[What you are asked to do] Transcribe the records below. Leave every word as it is.

[Materials provided]
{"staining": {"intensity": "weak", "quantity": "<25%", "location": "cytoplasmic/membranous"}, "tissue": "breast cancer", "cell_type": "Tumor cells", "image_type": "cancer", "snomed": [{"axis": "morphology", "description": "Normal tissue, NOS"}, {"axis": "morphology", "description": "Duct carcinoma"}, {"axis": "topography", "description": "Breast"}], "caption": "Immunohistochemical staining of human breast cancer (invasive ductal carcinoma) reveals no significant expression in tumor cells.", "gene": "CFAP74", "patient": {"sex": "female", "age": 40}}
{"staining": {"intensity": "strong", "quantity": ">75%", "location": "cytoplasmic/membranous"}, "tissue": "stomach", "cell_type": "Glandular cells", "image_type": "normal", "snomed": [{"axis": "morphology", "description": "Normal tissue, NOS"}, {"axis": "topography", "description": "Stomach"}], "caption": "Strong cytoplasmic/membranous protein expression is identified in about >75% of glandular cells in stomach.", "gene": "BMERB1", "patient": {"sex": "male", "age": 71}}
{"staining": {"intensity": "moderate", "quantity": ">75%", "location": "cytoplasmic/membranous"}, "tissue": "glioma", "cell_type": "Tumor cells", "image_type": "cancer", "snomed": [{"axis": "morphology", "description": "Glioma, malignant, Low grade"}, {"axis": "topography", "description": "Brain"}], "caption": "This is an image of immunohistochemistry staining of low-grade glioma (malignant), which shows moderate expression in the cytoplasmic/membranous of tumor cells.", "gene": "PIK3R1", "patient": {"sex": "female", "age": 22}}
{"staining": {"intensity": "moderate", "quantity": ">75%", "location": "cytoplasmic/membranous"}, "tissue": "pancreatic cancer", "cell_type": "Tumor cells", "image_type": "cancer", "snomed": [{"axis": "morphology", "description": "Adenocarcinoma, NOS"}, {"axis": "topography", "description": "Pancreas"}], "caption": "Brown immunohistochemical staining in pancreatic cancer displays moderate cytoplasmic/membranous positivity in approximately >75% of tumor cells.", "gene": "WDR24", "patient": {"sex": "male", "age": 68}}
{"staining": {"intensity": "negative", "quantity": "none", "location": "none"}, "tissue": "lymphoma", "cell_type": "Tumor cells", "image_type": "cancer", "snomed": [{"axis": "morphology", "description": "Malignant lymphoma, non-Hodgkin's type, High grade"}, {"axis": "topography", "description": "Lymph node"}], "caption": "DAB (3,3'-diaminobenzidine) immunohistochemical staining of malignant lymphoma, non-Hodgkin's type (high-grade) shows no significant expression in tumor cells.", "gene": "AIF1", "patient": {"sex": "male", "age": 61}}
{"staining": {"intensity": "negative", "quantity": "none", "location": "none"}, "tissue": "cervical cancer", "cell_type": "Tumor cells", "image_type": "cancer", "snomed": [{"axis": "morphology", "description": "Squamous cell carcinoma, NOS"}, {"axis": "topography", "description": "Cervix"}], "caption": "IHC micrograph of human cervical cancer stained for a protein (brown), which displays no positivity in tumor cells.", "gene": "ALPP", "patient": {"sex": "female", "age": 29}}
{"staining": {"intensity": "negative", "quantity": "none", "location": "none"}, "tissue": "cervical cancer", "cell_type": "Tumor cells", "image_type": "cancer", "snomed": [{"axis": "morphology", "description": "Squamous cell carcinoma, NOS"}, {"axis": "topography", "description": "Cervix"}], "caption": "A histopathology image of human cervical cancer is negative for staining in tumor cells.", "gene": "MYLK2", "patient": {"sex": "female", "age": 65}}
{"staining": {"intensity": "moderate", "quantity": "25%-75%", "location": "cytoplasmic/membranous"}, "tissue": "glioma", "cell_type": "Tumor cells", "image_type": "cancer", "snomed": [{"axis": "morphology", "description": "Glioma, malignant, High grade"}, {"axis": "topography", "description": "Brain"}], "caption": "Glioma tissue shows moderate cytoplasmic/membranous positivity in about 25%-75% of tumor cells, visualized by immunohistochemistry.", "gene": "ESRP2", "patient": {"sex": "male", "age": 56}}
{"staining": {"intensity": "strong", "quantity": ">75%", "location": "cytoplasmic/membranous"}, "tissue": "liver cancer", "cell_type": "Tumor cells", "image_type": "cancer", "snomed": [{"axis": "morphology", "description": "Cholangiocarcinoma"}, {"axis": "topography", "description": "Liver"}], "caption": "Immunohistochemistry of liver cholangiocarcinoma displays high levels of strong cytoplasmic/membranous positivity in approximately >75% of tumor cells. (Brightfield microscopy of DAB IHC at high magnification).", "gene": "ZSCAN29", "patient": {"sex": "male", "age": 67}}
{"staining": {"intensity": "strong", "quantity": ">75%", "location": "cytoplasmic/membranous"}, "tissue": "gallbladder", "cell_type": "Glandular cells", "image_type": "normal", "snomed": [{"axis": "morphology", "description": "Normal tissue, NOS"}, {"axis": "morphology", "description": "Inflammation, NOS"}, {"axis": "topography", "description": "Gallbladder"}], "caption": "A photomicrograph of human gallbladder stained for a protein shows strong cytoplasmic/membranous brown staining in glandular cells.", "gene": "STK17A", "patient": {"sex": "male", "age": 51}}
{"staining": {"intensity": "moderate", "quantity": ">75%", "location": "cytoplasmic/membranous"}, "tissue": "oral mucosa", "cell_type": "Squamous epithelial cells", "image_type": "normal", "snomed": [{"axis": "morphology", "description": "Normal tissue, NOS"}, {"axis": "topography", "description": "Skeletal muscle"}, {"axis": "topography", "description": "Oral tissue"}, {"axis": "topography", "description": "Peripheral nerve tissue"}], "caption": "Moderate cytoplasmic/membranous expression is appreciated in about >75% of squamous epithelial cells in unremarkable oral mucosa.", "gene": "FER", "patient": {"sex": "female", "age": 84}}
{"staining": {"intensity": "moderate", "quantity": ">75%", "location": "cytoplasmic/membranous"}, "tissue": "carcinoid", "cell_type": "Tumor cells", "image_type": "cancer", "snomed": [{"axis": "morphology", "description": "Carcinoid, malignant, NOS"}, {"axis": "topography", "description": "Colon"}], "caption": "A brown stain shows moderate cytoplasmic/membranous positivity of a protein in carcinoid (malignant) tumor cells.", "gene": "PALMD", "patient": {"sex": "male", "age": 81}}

[Task output]
{"staining": {"intensity": "weak", "quantity": "<25%", "location": "cytoplasmic/membranous"}, "tissue": "breast cancer", "cell_type": "Tumor cells", "image_type": "cancer", "snomed": [{"axis": "morphology", "description": "Normal tissue, NOS"}, {"axis": "morphology", "description": "Duct carcinoma"}, {"axis": "topography", "description": "Breast"}], "caption": "Immunohistochemical staining of human breast cancer (invasive ductal carcinoma) reveals no significant expression in tumor cells.", "gene": "CFAP74", "patient": {"sex": "female", "age": 40}}
{"staining": {"intensity": "strong", "quantity": ">75%", "location": "cytoplasmic/membranous"}, "tissue": "stomach", "cell_type": "Glandular cells", "image_type": "normal", "snomed": [{"axis": "morphology", "description": "Normal tissue, NOS"}, {"axis": "topography", "description": "Stomach"}], "caption": "Strong cytoplasmic/membranous protein expression is identified in about >75% of glandular cells in stomach.", "gene": "BMERB1", "patient": {"sex": "male", "age": 71}}
{"staining": {"intensity": "moderate", "quantity": ">75%", "location": "cytoplasmic/membranous"}, "tissue": "glioma", "cell_type": "Tumor cells", "image_type": "cancer", "snomed": [{"axis": "morphology", "description": "Glioma, malignant, Low grade"}, {"axis": "topography", "description": "Brain"}], "caption": "This is an image of immunohistochemistry staining of low-grade glioma (malignant), which shows moderate expression in the cytoplasmic/membranous of tumor cells.", "gene": "PIK3R1", "patient": {"sex": "female", "age": 22}}
{"staining": {"intensity": "moderate", "quantity": ">75%", "location": "cytoplasmic/membranous"}, "tissue": "pancreatic cancer", "cell_type": "Tumor cells", "image_type": "cancer", "snomed": [{"axis": "morphology", "description": "Adenocarcinoma, NOS"}, {"axis": "topography", "description": "Pancreas"}], "caption": "Brown immunohistochemical staining in pancreatic cancer displays moderate cytoplasmic/membranous positivity in approximately >75% of tumor cells.", "gene": "WDR24", "patient": {"sex": "male", "age": 68}}
{"staining": {"intensity": "negative", "quantity": "none", "location": "none"}, "tissue": "lymphoma", "cell_type": "Tumor cells", "image_type": "cancer", "snomed": [{"axis": "morphology", "description": "Malignant lymphoma, non-Hodgkin's type, High grade"}, {"axis": "topography", "description": "Lymph node"}], "caption": "DAB (3,3'-diaminobenzidine) immunohistochemical staining of malignant lymphoma, non-Hodgkin's type (high-grade) shows no significant expression in tumor cells.", "gene": "AIF1", "patient": {"sex": "male", "age": 61}}
{"staining": {"intensity": "negative", "quantity": "none", "location": "none"}, "tissue": "cervical cancer", "cell_type": "Tumor cells", "image_type": "cancer", "snomed": [{"axis": "morphology", "description": "Squamous cell carcinoma, NOS"}, {"axis": "topography", "description": "Cervix"}], "caption": "IHC micrograph of human cervical cancer stained for a protein (brown), which displays no positivity in tumor cells.", "gene": "ALPP", "patient": {"sex": "female", "age": 29}}
{"staining": {"intensity": "negative", "quantity": "none", "location": "none"}, "tissue": "cervical cancer", "cell_type": "Tumor cells", "image_type": "cancer", "snomed": [{"axis": "morphology", "description": "Squamous cell carcinoma, NOS"}, {"axis": "topography", "description": "Cervix"}], "caption": "A histopathology image of human cervical cancer is negative for staining in tumor cells.", "gene": "MYLK2", "patient": {"sex": "female", "age": 65}}
{"staining": {"intensity": "moderate", "quantity": "25%-75%", "location": "cytoplasmic/membranous"}, "tissue": "glioma", "cell_type": "Tumor cells", "image_type": "cancer", "snomed": [{"axis": "morphology", "description": "Glioma, malignant, High grade"}, {"axis": "topography", "description": "Brain"}], "caption": "Glioma tissue shows moderate cytoplasmic/membranous positivity in about 25%-75% of tumor cells, visualized by immunohistochemistry.", "gene": "ESRP2", "patient": {"sex": "male", "age": 56}}
{"staining": {"intensity": "strong", "quantity": ">75%", "location": "cytoplasmic/membranous"}, "tissue": "liver cancer", "cell_type": "Tumor cells", "image_type": "cancer", "snomed": [{"axis": "morphology", "description": "Cholangiocarcinoma"}, {"axis": "topography", "description": "Liver"}], "caption": "Immunohistochemistry of liver cholangiocarcinoma displays high levels of strong cytoplasmic/membranous positivity in approximately >75% of tumor cells. (Brightfield microscopy of DAB IHC at high magnification).", "gene": "ZSCAN29", "patient": {"sex": "male", "age": 67}}
{"staining": {"intensity": "strong", "quantity": ">75%", "location": "cytoplasmic/membranous"}, "tissue": "gallbladder", "cell_type": "Glandular cells", "image_type": "normal", "snomed": [{"axis": "morphology", "description": "Normal tissue, NOS"}, {"axis": "morphology", "description": "Inflammation, NOS"}, {"axis": "topography", "description": "Gallbladder"}], "caption": "A photomicrograph of human gallbladder stained for a protein shows strong cytoplasmic/membranous brown staining in glandular cells.", "gene": "STK17A", "patient": {"sex": "male", "age": 51}}
{"staining": {"intensity": "moderate", "quantity": ">75%", "location": "cytoplasmic/membranous"}, "tissue": "oral mucosa", "cell_type": "Squamous epithelial cells", "image_type": "normal", "snomed": [{"axis": "morphology", "description": "Normal tissue, NOS"}, {"axis": "topography", "description": "Skeletal muscle"}, {"axis": "topography", "description": "Oral tissue"}, {"axis": "topography", "description": "Peripheral nerve tissue"}], "caption": "Moderate cytoplasmic/membranous expression is appreciated in about >75% of squamous epithelial cells in unremarkable oral mucosa.", "gene": "FER", "patient": {"sex": "female", "age": 84}}
{"staining": {"intensity": "moderate", "quantity": ">75%", "location": "cytoplasmic/membranous"}, "tissue": "carcinoid", "cell_type": "Tumor cells", "image_type": "cancer", "snomed": [{"axis": "morphology", "description": "Carcinoid, malignant, NOS"}, {"axis": "topography", "description": "Colon"}], "caption": "A brown stain shows moderate cytoplasmic/membranous positivity of a protein in carcinoid (malignant) tumor cells.", "gene": "PALMD", "patient": {"sex": "male", "age": 81}}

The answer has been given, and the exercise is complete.